▶ **Exercise requirements**:
The records that follow need to be output exactly as they are.

Saved entries:
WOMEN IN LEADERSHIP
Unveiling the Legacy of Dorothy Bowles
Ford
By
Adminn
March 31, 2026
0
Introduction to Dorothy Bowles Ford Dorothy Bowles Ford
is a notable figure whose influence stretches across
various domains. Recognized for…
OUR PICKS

▶ **Exercise output**:
WOMEN IN LEADERSHIP
Unveiling the Legacy of Dorothy Bowles
Ford
By
Adminn
March 31, 2026
0
Introduction to Dorothy Bowles Ford Dorothy Bowles Ford
is a notable figure whose influence stretches across
various domains. Recognized for…
OUR PICKS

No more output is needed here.